Exercise
Pick out every line in the data below that holds the word "Academy" and copy each one.

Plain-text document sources
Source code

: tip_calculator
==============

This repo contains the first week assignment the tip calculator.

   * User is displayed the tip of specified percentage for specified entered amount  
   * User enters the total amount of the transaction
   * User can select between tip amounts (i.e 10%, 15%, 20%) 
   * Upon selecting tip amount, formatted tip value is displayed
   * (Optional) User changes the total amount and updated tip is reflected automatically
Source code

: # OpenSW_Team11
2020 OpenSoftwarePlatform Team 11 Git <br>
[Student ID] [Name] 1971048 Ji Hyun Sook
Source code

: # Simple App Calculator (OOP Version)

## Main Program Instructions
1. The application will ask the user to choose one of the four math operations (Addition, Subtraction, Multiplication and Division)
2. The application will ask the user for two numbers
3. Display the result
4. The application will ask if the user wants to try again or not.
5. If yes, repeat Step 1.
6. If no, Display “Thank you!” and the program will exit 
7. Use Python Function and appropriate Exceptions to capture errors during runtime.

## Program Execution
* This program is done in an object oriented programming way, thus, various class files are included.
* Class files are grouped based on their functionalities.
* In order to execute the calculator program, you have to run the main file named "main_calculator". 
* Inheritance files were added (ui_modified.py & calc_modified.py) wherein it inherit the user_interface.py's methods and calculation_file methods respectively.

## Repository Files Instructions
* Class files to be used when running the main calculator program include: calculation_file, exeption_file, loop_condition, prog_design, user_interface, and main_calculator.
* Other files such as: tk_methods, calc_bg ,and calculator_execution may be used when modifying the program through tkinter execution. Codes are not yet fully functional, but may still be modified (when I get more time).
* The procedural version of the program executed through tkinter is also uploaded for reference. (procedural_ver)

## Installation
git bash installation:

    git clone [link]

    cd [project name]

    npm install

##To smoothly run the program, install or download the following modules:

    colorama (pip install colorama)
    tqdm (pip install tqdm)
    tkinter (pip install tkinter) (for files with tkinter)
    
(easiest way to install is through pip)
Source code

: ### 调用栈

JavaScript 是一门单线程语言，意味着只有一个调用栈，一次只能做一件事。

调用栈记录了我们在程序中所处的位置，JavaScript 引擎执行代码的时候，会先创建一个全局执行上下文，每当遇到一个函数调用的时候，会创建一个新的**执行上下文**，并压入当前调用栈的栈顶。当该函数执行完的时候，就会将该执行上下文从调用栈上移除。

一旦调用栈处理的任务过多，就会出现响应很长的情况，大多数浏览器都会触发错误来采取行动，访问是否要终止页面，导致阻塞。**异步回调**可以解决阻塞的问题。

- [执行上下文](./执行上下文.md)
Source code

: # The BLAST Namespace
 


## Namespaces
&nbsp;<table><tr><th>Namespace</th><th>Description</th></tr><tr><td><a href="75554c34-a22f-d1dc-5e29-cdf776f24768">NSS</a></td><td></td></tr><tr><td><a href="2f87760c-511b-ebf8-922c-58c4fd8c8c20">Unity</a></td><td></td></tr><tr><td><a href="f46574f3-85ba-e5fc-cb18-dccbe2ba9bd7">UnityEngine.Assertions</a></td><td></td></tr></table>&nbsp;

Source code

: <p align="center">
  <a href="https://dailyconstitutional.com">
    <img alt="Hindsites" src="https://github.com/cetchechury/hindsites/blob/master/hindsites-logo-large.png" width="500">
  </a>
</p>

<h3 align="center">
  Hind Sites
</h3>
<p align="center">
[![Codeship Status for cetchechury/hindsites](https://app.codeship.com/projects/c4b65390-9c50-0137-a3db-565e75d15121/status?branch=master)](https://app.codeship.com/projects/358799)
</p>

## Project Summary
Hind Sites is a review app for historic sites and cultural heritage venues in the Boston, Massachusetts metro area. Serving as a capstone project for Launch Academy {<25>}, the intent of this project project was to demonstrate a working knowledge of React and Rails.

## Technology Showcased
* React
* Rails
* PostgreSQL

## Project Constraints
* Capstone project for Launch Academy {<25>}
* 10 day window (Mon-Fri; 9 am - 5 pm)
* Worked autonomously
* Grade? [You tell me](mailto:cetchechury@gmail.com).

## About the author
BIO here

Solution for this problem
Hind Sites is a review app for historic sites and cultural heritage venues in the Boston, Massachusetts metro area. Serving as a capstone project for Launch Academy {<25>}, the intent of this project project was to demonstrate a working knowledge of React and Rails.
* Capstone project for Launch Academy {<25>}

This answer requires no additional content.